I'm convinced the god of the OT and NT aren't actually the same. One is vengeful, powerful and directly intervenes in the visible world, the other is merciful, subtle and their defining ability is the judgement of the dead, but they somehow need a blood sacrifice to shield them from the wrath of the first one? Doesn't line up to be the same, imo.
I've got a full head canon here, if anyone cares.
Part of the issue is Yahweh kind of absorbed El, Asherah and Baal into it, so the mishmash of stories make him seem bipolar, even just in the OT.
Oh absolutely, if we're looking at the actual way Abrahamic mythology formed historically, the whole thing becomes a little clearer... but also, "one true god that has always been and is and will always be" becomes more transparently bullshit.
Go ahead, please
I posit that there are two gods in Christian mythology, neither of which are as omnipotent and omniscient as their followers make them out to be, and neither of which is strictly benevolent.
We have one we could call Creator who fashioned the material world. It made humans, gave them curiosity to explore it, but also withheld the ability to judge good or bad or really form an independent free will so that they would remain subservient.
Then we have another, who I'll call Judge, who also sought dominate humanity, but had no control over the material world. It disguised itself as another creation and leveraged their curiosity to open the humans' minds to its concept of justice, revealing that enslavement.
The fruit is just a metaphor for the willingness to entertain and follow the line of thought. Likewise, the shame before their Creator isn't strictly shame about physical nudity, but acute awareness of their vulnerability.

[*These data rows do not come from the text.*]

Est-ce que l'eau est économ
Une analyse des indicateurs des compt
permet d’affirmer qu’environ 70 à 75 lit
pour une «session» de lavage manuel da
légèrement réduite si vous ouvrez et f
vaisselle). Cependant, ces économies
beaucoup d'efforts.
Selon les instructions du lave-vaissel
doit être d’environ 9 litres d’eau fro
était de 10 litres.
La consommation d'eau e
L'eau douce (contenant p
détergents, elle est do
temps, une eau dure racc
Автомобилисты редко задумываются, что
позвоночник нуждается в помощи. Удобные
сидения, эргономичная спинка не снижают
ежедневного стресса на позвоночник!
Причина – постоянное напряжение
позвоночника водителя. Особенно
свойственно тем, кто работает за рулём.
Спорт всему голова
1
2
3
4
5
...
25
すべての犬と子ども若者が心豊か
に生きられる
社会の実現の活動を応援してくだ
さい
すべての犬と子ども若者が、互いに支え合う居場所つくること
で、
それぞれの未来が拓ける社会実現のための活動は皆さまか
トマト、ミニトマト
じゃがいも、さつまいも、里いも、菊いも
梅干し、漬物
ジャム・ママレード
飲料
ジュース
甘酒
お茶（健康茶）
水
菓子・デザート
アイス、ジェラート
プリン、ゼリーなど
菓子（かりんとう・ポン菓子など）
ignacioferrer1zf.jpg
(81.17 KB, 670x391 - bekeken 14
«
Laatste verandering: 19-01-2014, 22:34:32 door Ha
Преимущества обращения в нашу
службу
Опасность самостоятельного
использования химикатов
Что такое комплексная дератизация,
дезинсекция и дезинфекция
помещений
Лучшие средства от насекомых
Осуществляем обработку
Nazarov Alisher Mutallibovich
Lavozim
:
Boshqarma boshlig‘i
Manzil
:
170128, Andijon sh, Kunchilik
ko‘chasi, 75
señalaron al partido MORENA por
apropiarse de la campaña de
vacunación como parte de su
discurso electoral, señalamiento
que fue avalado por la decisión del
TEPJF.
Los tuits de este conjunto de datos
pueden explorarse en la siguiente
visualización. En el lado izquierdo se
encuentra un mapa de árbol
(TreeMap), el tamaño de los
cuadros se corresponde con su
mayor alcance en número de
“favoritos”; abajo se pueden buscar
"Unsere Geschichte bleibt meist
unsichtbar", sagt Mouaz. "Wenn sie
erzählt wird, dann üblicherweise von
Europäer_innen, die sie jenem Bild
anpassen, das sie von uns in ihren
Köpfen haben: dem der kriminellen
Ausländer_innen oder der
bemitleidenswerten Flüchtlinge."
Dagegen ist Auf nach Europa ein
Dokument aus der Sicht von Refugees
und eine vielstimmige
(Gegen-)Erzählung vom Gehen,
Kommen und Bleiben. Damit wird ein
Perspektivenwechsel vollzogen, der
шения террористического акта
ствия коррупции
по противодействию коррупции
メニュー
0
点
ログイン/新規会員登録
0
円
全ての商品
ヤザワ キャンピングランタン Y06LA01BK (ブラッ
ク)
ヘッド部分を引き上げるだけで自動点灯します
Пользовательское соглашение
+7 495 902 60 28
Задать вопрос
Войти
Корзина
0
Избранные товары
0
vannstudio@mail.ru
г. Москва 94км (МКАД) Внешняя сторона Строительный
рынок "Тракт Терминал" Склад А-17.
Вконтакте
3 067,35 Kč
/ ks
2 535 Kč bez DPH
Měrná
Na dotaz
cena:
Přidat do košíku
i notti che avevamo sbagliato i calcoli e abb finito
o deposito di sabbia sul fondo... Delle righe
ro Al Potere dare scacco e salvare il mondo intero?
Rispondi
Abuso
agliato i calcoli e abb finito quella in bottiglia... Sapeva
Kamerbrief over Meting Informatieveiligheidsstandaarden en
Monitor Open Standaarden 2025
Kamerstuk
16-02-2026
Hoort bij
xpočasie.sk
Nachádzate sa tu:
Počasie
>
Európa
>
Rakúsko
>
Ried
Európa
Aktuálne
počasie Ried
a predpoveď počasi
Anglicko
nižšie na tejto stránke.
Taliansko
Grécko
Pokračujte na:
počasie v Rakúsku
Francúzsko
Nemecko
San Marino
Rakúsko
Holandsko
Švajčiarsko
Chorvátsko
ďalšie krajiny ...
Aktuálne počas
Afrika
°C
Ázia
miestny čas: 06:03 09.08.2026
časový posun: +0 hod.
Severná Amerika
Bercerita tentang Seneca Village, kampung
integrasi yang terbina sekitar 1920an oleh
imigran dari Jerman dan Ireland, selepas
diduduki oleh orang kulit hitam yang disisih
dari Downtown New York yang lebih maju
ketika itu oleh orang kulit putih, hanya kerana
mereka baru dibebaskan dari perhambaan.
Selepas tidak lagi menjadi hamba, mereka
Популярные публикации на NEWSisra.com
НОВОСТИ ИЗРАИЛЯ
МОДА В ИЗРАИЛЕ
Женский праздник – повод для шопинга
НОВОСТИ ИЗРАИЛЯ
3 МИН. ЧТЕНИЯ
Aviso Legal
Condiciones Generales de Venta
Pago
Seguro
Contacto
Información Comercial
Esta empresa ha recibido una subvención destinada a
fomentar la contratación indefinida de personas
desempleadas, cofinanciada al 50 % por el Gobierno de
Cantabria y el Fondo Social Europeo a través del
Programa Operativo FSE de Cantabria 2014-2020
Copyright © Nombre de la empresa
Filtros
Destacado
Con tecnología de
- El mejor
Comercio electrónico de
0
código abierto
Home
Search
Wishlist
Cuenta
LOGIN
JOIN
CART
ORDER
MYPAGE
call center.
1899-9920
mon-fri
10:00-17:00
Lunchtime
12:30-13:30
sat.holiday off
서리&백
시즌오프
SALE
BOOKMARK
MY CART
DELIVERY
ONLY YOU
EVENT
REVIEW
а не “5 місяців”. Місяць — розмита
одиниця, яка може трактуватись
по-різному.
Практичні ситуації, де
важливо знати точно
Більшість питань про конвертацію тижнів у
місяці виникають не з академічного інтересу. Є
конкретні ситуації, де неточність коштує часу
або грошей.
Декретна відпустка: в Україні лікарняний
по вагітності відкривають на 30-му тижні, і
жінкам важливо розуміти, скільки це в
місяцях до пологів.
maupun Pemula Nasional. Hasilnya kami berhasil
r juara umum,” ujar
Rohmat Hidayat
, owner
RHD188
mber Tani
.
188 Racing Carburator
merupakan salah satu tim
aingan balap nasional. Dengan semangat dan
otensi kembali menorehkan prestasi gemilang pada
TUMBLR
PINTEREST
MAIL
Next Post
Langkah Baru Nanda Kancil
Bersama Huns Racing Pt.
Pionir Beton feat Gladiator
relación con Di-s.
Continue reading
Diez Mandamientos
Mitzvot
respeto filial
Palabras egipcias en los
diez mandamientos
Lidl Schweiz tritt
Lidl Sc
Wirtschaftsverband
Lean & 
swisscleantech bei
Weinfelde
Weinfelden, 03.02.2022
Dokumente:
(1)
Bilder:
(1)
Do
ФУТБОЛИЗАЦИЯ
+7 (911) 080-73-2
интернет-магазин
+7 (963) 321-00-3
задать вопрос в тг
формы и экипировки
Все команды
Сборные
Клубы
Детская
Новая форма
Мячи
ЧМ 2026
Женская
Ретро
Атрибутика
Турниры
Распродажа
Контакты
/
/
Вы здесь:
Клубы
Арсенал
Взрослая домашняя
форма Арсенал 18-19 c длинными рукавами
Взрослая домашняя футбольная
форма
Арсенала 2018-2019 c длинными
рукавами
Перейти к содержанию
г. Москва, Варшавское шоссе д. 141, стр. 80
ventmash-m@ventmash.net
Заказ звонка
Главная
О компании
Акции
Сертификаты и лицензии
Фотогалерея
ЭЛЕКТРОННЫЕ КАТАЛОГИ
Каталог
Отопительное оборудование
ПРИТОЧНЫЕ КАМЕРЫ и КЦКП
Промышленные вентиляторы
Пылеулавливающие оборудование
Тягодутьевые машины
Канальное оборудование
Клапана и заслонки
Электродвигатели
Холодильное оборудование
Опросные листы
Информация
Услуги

The Creator, wrathful that his creation was no longer as naive and easily controlled, cursed them with mortality and denied them the leisure they had enjoyed until then, figuratively throwing them out of paradise and locking it away, coercing their obedience by controlling the necessities of life instead.
As humanity multiplied, the Creator grew weaker. At some point, it decided to pour its power into mortal shape to anchor itself in the material world, hoping to re-establish its rule through a mortal avatar.
That didn't go as planned: the Judge managed to influence that vessel, leading it to adopt (and subsequently teach) a highly controversial and definitely not wrathful-Creator-compliant philosophy that promised a way out of the trap of guilt and shame. It promised a heaven, a return to that paradise.
This eventually put that avatar at odds with the authorities, saw him sentenced to death and all. But while the Creator had obsessed over controlling the mortal world, the Judge had grown in power in the spiritual. When the vessel died, with all the power anchored to him, that power was absorbed by the Judge.
That cry of "My father, why have you abandoned me" was about the Creator's last-ditch effort to withdraw when it realised the plan.
Anyway, the Judge proceeded to expand its control, using the shame and guilt sowed by the Creator as stick and the promise of salvation as carrot. Because obviously it couldn't just deliver absolution without attaching strings and threats to compel obedience. Adopting the pretense that it was still the same "one true god" was a useful bait-and-switch to maintain legitimacy. That is, by the way, the same reason the Roman Emperors typically adopted some name of previous Emperors into their list of bynames: They might not actually be descended, but it's useful to pretend.
The reason I chose to name it Judge is that it mirrors the place in Christian Eschatology that the Creator occupies in the Creation myth: Both lay claim to the title of King, both claim to be the one true god, but their roles are different. One decides what to create, the other what to destroy.
And both are callous, power-hungry egomaniacs, because that's apparently the type it takes to reach for power in the first place.
Note: I don't consider this an actual, serious theology to base a religion on. I'm an atheist, I don't believe either god exists (though a thing doesn't need to be real for the idea of it to have influence).
I just like thinking about mythology and symbolism. Human stories reflect human nature and human experience.
You might, for example, consider that absorption of power a metaphor for the way a martyr may posthumously rally followers away from one position and to another: it doesn't have to be an instant transfer so much as a process of shifting influence. You might consider the "influence" of the Judge on the young Jesus simply be the application of critical judgement, which would be the Judge's initial gift to humanity. You might consider the whole thing a cynical comment on how, for all our enlightenment and progress, we as a species spend so much time destroying instead of building.
But that's what I tried to do here: Create a story, taken from things others have come up with and combined in a way I hope is both original and interesting.